> [EXERCISE REQUIREMENTS]:
Copy out every line of the listing in which "corners" appears.

> [DATASET EXCERPTS]:

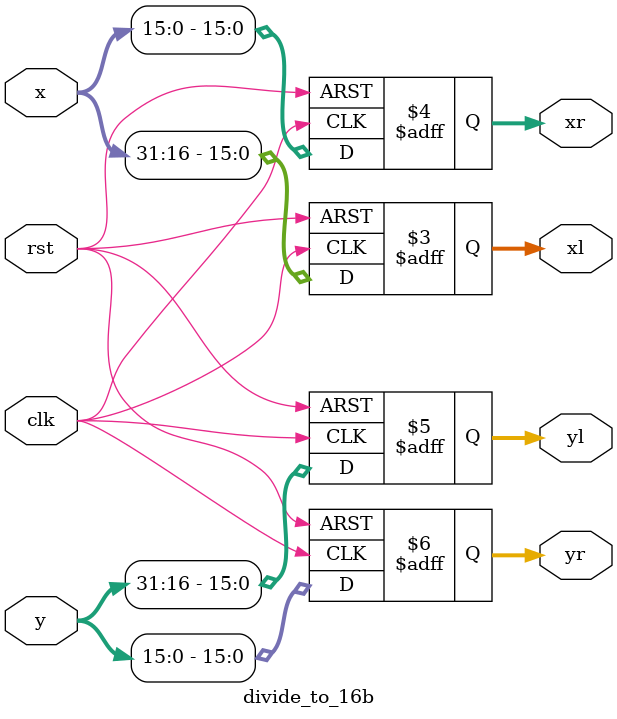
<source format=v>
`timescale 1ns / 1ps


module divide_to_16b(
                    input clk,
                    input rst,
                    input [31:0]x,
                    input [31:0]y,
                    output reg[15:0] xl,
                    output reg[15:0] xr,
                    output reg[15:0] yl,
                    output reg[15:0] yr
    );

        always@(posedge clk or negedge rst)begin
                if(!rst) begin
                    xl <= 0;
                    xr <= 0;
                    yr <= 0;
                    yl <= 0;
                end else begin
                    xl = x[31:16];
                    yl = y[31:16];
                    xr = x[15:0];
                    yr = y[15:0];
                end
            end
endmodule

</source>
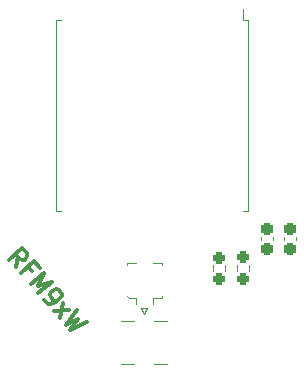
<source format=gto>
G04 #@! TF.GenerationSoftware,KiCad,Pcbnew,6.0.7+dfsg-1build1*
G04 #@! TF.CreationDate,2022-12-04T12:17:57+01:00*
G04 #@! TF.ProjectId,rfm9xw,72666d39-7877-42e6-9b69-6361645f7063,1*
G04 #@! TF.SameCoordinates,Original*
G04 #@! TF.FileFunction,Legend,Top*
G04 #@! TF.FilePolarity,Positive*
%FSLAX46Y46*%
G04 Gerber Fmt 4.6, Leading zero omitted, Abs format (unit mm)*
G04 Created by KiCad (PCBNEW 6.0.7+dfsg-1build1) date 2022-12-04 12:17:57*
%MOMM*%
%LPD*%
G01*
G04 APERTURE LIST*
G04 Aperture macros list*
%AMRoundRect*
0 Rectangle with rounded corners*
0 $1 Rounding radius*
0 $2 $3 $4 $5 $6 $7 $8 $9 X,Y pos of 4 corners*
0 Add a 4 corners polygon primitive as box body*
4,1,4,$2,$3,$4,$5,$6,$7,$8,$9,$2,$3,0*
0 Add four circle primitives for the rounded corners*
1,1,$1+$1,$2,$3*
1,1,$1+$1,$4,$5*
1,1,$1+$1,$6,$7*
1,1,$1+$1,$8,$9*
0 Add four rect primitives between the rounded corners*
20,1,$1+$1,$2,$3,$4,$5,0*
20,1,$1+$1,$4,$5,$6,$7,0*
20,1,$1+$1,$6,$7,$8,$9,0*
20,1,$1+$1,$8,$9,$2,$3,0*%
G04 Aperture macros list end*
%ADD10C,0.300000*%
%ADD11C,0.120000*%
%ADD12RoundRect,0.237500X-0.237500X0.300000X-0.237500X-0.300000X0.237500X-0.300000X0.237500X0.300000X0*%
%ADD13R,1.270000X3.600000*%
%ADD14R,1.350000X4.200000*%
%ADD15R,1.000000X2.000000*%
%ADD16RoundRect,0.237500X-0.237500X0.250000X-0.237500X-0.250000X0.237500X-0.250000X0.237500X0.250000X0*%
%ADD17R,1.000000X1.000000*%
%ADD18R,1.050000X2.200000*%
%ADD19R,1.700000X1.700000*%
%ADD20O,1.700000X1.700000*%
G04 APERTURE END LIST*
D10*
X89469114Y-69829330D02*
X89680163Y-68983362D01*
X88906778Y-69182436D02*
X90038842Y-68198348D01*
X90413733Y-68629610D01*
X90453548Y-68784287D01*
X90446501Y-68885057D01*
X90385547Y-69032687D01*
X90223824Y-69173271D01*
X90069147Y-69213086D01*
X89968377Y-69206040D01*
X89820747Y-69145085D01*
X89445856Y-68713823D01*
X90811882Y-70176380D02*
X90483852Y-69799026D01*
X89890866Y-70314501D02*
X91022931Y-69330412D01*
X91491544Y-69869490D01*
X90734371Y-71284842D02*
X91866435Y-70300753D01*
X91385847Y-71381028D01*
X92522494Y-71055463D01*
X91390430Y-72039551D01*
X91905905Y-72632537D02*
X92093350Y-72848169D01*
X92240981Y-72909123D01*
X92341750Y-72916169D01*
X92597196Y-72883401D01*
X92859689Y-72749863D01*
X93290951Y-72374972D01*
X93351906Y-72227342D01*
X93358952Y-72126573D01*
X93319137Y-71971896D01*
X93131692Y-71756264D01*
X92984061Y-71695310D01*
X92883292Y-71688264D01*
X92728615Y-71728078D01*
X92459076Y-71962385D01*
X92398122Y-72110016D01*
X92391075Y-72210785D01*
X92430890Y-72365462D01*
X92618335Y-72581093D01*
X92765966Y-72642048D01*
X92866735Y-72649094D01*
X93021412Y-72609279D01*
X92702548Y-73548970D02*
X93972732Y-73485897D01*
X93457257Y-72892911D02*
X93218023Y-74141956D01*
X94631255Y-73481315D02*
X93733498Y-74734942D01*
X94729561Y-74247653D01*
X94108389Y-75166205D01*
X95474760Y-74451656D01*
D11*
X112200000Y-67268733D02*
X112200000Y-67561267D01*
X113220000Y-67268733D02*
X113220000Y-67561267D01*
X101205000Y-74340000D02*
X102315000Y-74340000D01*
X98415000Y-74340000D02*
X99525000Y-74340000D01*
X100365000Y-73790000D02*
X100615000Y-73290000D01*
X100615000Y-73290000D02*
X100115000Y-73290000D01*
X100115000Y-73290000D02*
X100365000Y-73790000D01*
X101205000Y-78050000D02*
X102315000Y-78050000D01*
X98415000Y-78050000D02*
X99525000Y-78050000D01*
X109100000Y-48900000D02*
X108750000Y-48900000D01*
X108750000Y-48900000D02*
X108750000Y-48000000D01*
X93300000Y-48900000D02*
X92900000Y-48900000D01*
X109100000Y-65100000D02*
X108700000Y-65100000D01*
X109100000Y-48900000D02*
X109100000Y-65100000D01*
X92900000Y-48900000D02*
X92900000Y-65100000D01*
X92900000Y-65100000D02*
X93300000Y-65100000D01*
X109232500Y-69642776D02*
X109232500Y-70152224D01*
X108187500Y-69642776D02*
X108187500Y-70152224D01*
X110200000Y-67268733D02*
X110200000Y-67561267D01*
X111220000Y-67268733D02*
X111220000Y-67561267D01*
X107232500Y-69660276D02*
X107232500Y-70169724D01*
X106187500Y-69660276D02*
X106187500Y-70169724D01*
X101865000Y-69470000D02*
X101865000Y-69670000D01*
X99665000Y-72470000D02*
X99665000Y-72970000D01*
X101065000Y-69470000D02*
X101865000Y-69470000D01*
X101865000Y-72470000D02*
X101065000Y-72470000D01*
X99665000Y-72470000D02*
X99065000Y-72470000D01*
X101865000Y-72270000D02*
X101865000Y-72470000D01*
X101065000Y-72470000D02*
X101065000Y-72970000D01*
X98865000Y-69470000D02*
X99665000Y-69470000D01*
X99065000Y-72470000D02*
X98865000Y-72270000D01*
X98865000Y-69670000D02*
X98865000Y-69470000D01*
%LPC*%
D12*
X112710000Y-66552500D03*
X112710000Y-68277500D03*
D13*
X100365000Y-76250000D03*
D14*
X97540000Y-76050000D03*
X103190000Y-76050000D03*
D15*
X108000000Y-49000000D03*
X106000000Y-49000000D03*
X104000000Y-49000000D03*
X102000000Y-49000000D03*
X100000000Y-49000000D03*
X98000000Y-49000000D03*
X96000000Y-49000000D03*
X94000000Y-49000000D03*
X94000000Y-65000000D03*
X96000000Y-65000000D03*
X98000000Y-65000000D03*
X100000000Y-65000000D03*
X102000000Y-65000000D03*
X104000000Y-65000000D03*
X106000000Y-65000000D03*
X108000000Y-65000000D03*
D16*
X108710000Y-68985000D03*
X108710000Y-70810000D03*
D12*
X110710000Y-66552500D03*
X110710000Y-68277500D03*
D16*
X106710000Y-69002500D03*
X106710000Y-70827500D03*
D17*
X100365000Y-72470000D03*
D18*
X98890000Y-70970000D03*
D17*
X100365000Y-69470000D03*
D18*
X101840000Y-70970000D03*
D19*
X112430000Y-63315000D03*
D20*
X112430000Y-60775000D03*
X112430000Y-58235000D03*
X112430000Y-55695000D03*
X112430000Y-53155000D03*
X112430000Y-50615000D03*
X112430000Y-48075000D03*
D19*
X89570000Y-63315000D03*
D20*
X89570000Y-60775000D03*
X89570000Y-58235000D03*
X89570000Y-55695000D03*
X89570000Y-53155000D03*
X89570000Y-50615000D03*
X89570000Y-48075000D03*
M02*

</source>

> [SOLUTION]:
0 Rectangle with rounded corners*
0 $2 $3 $4 $5 $6 $7 $8 $9 X,Y pos of 4 corners*
0 Add a 4 corners polygon primitive as box body*
0 Add four circle primitives for the rounded corners*
0 Add four rect primitives between the rounded corners*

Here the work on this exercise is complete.